===== Material shown
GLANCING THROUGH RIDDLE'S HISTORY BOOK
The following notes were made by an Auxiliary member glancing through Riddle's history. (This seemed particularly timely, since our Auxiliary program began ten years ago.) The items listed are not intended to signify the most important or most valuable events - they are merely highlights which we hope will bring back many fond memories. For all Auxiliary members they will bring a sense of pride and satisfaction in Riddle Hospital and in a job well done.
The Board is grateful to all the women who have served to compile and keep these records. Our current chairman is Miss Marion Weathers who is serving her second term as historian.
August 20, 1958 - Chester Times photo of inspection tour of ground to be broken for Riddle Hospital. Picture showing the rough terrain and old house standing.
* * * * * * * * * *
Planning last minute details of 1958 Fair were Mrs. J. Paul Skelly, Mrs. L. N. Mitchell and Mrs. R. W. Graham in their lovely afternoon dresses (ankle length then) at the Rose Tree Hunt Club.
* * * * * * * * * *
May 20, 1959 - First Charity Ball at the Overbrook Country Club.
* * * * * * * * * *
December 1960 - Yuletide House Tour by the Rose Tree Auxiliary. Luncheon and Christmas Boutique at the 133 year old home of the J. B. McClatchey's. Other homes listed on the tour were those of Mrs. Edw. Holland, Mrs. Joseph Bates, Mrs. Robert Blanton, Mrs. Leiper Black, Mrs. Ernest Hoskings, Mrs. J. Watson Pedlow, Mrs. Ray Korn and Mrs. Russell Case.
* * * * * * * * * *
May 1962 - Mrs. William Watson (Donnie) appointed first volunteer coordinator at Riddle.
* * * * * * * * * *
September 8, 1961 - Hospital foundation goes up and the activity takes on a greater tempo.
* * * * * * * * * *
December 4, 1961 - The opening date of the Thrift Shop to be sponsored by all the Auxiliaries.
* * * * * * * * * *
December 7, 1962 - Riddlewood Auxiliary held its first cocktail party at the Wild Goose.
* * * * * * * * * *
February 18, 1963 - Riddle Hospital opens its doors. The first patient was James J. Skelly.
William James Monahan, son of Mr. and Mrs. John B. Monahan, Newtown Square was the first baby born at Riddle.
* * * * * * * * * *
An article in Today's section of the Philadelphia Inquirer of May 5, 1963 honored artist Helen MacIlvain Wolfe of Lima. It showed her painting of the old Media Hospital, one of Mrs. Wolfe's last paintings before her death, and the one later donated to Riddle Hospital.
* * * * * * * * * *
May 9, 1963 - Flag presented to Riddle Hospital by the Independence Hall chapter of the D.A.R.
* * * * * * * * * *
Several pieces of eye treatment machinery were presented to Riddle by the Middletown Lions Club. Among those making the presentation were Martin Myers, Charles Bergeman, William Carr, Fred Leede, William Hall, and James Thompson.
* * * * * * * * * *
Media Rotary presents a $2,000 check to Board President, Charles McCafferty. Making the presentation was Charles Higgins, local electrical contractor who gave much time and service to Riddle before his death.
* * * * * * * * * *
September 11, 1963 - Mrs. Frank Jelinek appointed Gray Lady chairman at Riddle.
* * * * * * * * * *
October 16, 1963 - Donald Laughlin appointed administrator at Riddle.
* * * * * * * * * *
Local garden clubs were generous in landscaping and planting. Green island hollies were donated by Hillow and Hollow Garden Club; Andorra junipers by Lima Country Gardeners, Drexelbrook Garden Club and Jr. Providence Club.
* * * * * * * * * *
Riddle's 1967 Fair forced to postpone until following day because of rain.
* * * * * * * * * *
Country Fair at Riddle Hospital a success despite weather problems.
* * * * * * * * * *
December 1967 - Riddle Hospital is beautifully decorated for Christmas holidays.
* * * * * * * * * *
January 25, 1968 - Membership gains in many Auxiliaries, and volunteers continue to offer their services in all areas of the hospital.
==========
# [Activity]
Scan the entries above for the word "Fair" and collect each line holding it.

# [Expected answer]
Planning last minute details of 1958 Fair were Mrs. J. Paul Skelly, Mrs. L. N. Mitchell and Mrs. R. W. Graham in their lovely afternoon dresses (ankle length then) at the Rose Tree Hunt Club.
Riddle's 1967 Fair forced to postpone until following day because of rain.
Country Fair at Riddle Hospital a success despite weather problems.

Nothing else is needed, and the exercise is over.